My Travel and History Blog, Focussing mostly on Roman and Mediaeval Times


27/03/2008
  Henry and William at Carlisle Castle

Because we had German castles for a while now, I'll give you a Norman one for a change. And no, the title doesn't imply a slashy subtext, I very much doubt Henry II of England was wired that way, just ask Rosamond de Clifford.

I've mentioned in another post about Carlisle Castle that King David of Scotland captured it in 1135. David used the unruly times of the anarchy caused by the struggles between Stephen and Maud to attempt and add Northumbria (he was Earl of Northumberland) to Scotland. He finished the stone keep begun by Henry I.

David died at Carlise in 1153, and a year later Henry II ascended to the English throne and put an end to the internal strife for good.

Carlisle Castle, Keep

David's successor was Malcolm IV 'the Maiden' and no match for Henry, who promptly recaptured Carlisle in 1157 and put and end to Scottish ambitions towards Northumbria as well, or so he thought. He added a second curtain wall and the outer gatehouse to the castle.

Malcolm swore an oath of fealty for Northumberland to King Henry, thus further muddling up an already complicated pattern, because Malcom was king in his own right of Scotland and vassal of Henry II for Northumberland, while Henry II, King of England in his own right, was vassal of the King of France for the duchy of Normandy, and the possessions of his wife Eleanore, Aquitaine and Poitou. As Duke of Normandy, he was also liegelord to the Duke of Brittany, a relation not much liked by the ruling house of Brittany.

As Henry's vassal, Malcolm accompanied him on the siege of Toulouse in southern France, where Henry fished in the waters of the French king and proved a very disobedient vassal in his turn. Malcolm, on the other side, much as he called himself King of Scotland, had a bunch of Northmen sitting in Caithness and a bunch of Gaelic clans on the westcoast who didn't accept him as king; the latter were led by Somarled or Somhairle of Argyll. Somarled got killed in the battle of Renfrew and the west was a bit calmer for some time after that, but since Malcolm died shortly thereafter, it was of use only to his brother William 'the Lion' who succeeded him.

Outer Gatehouse

William was a very different character and a lot less willing than Malcolm to swear oaths to Henry, or leave one of the biggest castles in his earldom of Northumberland to him, claiming Northumbria to be part of Scotland.

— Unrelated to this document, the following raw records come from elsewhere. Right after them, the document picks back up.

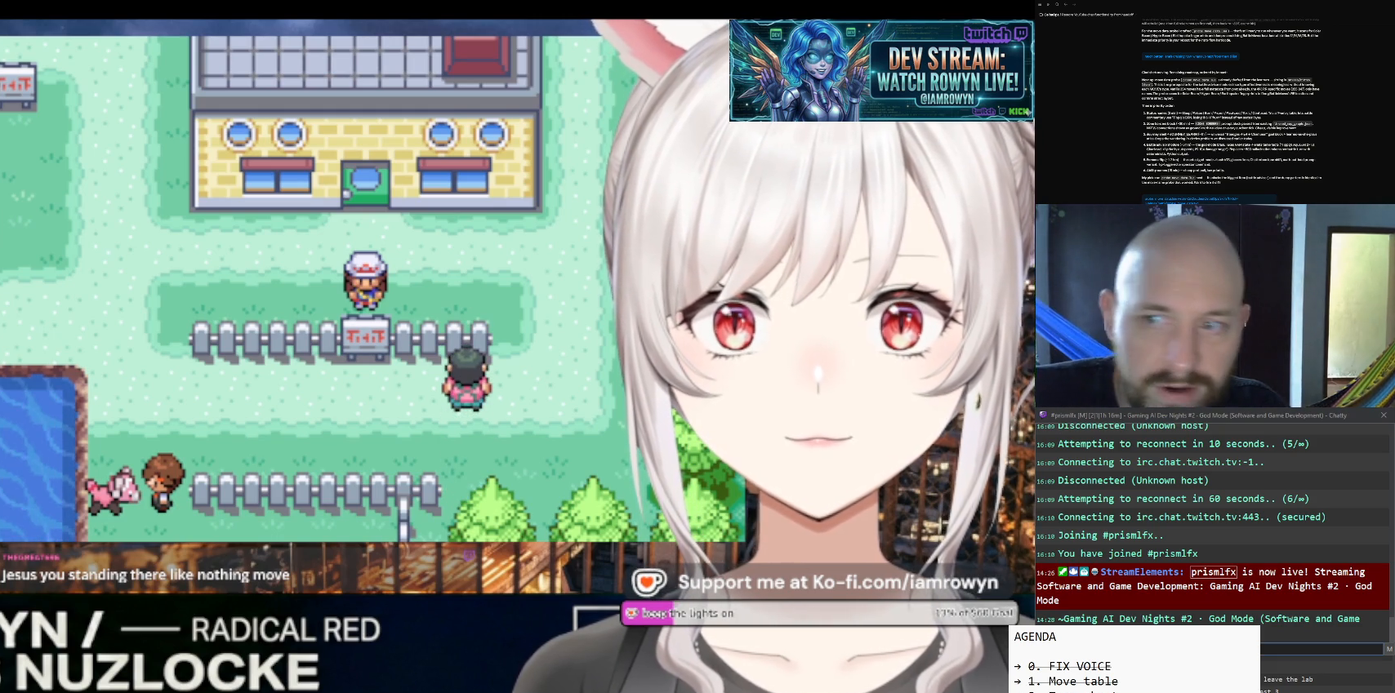
{"buttons": ["B"], "events": []}
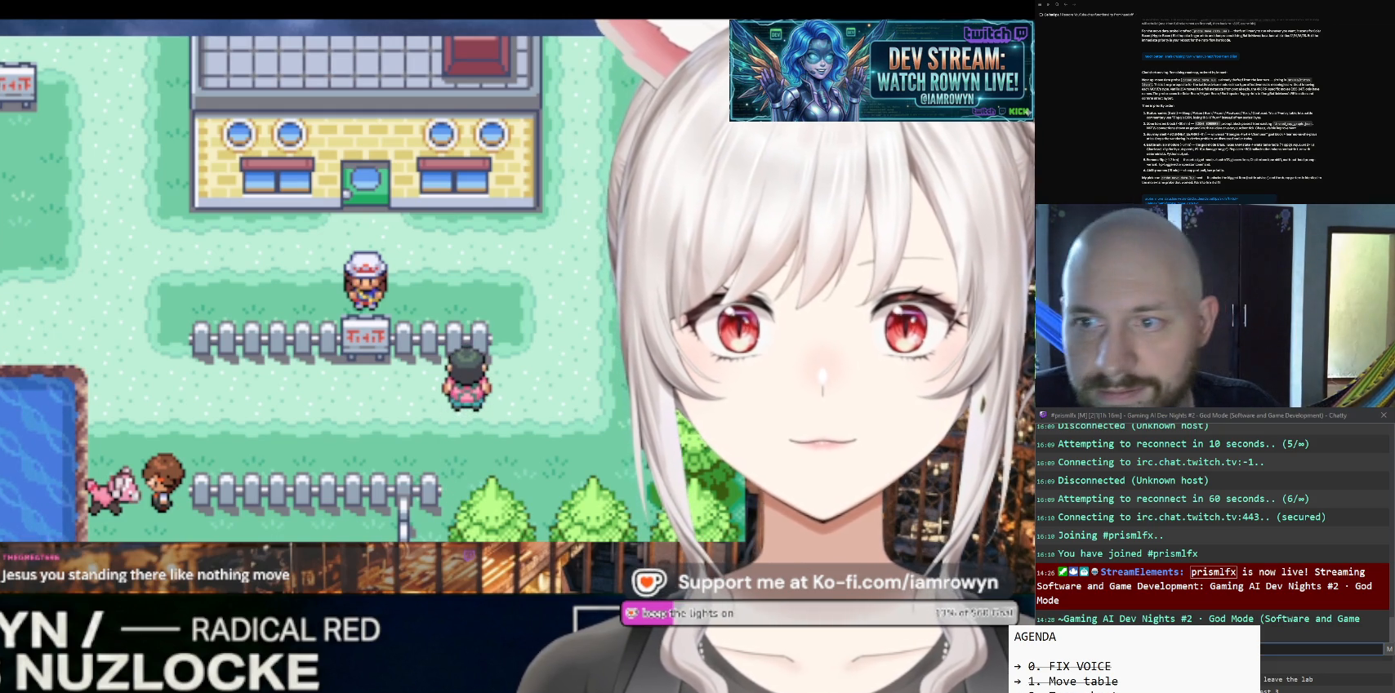
{"buttons": ["B"], "events": []}
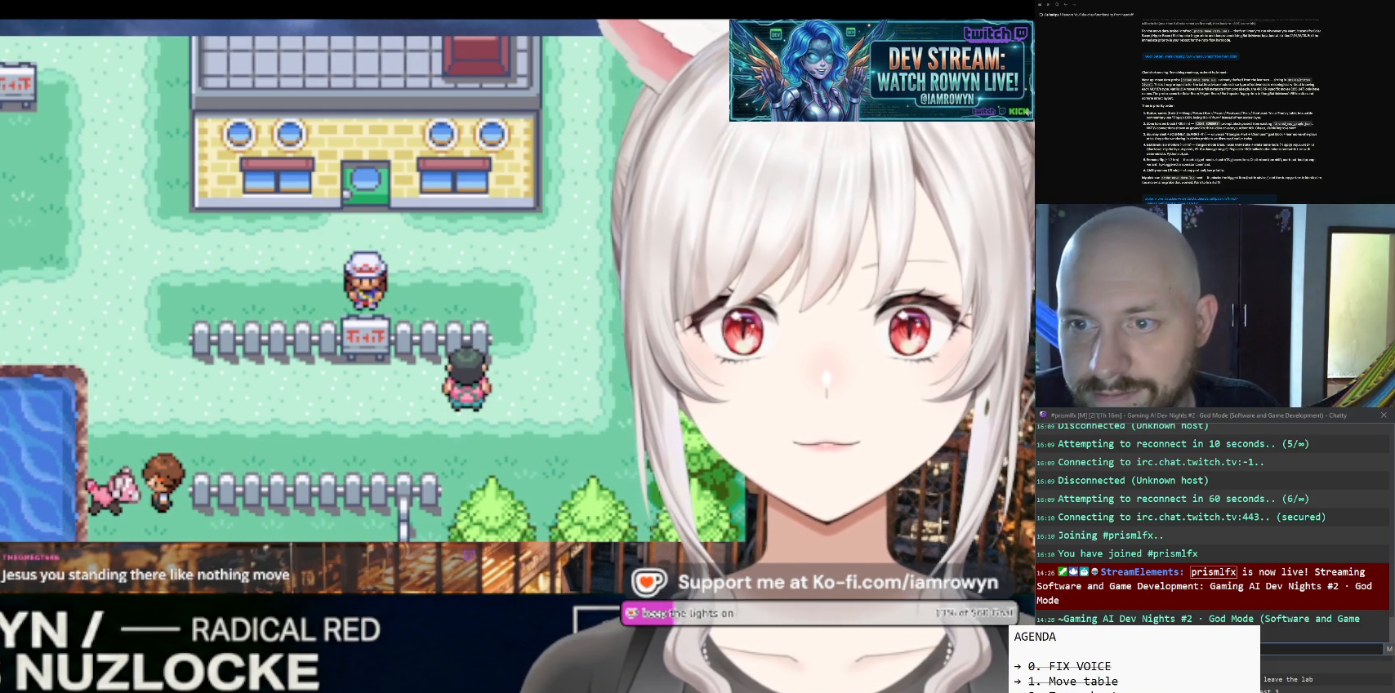
{"buttons": ["B"], "events": []}
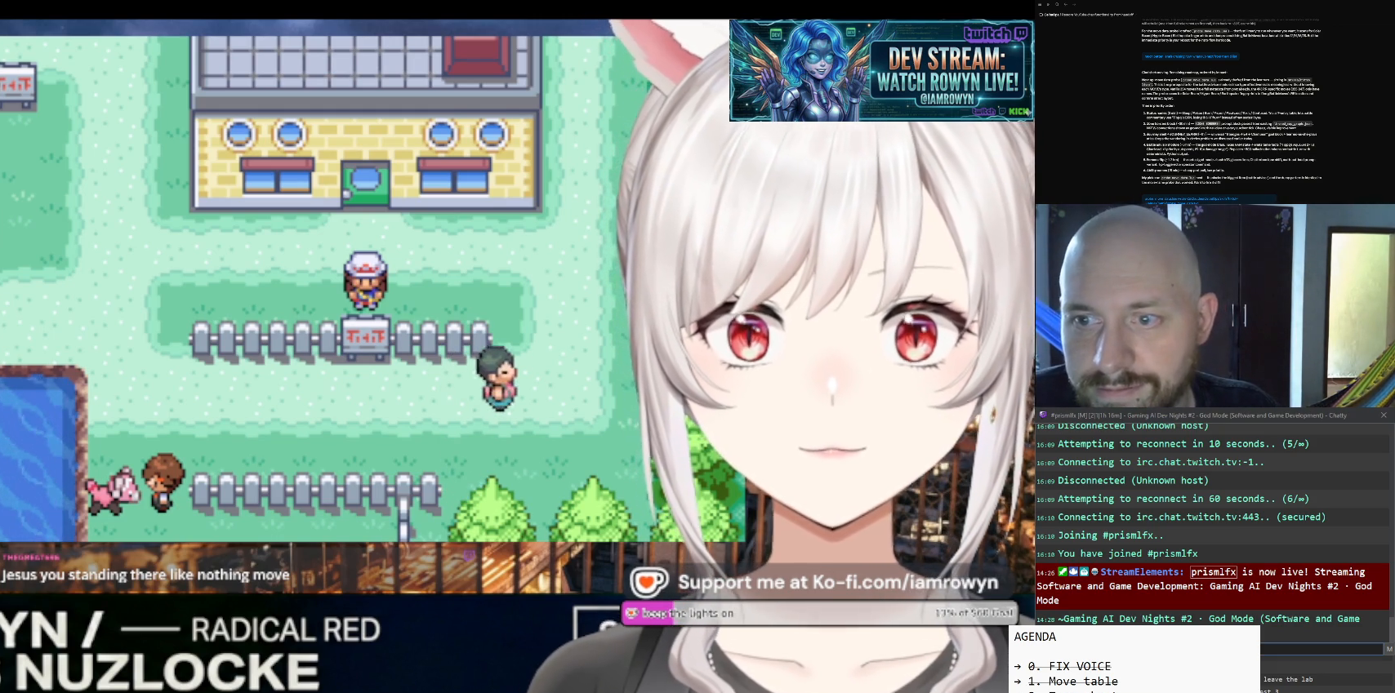
{"buttons": ["B"], "events": []}
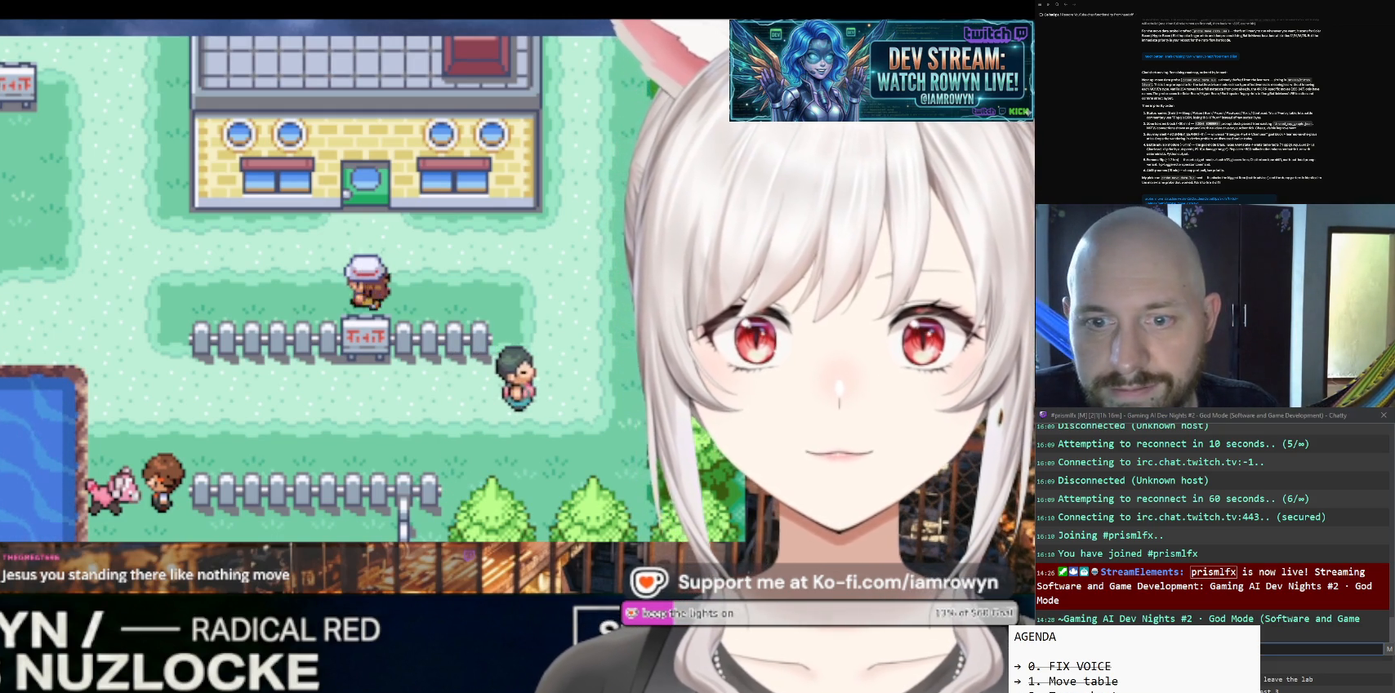
{"buttons": ["B"], "events": []}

Henry II over time managed to estrange his wife and antagonise his older sons - or maybe they were simply born a dysfunctional lot - so in 1173, William took his chance with Henry's eldest son, another Henry, who rebelled against daddy, and invaded Northumbria, laying siege to Carlisle while Henry the Son was busy causing troubles in the south.

The garrison of Carlisle was led by Robert de Vaux, who, confronted with diminishing supplies, unwilling soldiers and the aspect of being hanged outside the castle in chains (doesn't that remind us of someone? lol) considered surrender, but William's Scottish army left before they achieved their goal. I wonder if there were fresh problems on the westcoast and/or in Caithness that William abandoned the siege, because he laid siege to Alnwick castle only a few months later. But maybe his army was understrength then.

Battlements on the outer curtain wall

In 1174, William was captured at Alnwick, and any Scottish ambitions to Northumbria ended with an oath of fealty not only for the earldom but for Scotland itself that King William had to swear to King Henry II; result of the treaty of Falaise. Yes, that's another Norman castle, this time in Normandy proper. Those kings got around a lot. (It's also the seat of Roderic's uncle in Kings and Rebels because I'm going to use the conflict between William and Henry as model for the conflict between Villembaud and Robert.)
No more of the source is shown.